To help fight against this expansion, the eTeX programmers decided (in version 2, according to the eTeX manual) that \protected macros would stop the expansion in this situation. This is somewhat inconsistent with how eTeX expands in other full-expansion-from-the-left settings such as \romannumeral-`q. In Martin's case (see his answer to the current question), this ends up being very useful since he can stop the expansion using a protected macro. In other cases (see some of Peter Grill's questions, for instance one about how to provide a wrapper for \cmidrule), we would like TeX to try harder to find the hidden \noalign.

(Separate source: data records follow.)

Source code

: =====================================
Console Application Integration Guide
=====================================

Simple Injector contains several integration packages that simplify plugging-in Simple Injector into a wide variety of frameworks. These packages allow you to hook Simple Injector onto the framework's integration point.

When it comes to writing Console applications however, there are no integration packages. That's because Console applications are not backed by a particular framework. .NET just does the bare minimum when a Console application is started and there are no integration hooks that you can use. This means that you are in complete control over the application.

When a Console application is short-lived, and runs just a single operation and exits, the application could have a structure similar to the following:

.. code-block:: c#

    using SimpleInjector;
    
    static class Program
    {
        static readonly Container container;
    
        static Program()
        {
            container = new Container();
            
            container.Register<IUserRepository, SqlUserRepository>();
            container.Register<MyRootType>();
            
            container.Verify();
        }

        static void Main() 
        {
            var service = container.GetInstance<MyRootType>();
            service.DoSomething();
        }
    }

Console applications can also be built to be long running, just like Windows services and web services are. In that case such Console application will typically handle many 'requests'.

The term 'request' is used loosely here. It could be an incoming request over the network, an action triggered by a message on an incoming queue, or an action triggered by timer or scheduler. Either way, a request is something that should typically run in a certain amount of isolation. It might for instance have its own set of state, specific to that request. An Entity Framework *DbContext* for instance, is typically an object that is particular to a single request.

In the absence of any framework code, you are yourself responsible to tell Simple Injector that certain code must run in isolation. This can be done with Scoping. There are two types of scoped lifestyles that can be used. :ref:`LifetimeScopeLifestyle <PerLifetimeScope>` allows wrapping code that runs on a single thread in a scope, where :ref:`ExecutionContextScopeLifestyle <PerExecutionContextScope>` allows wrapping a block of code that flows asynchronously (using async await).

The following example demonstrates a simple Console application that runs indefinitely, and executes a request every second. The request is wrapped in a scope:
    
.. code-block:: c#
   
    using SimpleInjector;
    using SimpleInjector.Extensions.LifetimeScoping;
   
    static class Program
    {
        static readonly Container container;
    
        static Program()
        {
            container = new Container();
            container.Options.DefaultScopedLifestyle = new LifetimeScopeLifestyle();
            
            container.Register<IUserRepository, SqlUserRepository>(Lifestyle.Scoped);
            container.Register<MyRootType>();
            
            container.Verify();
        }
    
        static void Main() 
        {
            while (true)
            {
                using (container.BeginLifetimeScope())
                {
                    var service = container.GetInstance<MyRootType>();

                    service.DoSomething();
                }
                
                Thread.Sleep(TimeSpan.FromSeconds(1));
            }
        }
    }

Thanks to Hendrik's answer and the chat with him and Joseph Wright as well as the comment from Bruno Le Floch, I now solved all the issues related to the expansion in tabulars, i.e. in the underlying plainTeX primitive \halign. I like to list them here in case there are useful for others.

Just to summaries: The issue here was that \halign expands the tokens after \cr (which is more or less the plainTeX version of \\) and after & to see if a \noalign follows. This expansion stops when a non-expandable token is found. The collcell package wants to collect this tokens unexpanded. There is also the issue of the \\ getting expanded if the cell only is empty or contains only macros which expand to nothing or spaces, like \empty or \space. This is an issue because the code looks for \\ as an end-marker and didn't liked the included dirty tricks much.

The solutions I came up with now are:

  • The \\ macro is \robustify-ed with the help of the etoolbox package. This way it isn't expanded by \halign but still works as normal otherwise.
  • A special start-marker will be provided which is also \protected to be unexpandable. The collcell code will explicitly ignore (i.e. gobble) it when it is collecting the cell content. This allows users to place it in cells they want to be collected without any expansion and a \relax isn't suitable. This is necessary because special macros like \texttiming (tikz-timing package) must not be fed with unexpandable macros.
    This isn't optimal, because it still requires some action by the user, but I can't see any other solution. Redefining & is not really an option IMHO.
  • After the \\ is found by collcell the collection of tokens is stopped, the there included \cr is temporary redefined to re-start the collection after the original \cr is expanded (using \expandafter) which makes TeX insert the tokens defined by <{ }. This way these tokens are now also collected, which is important to support cascaded >{}/<{}.

I'm happy to hear any feedback about this.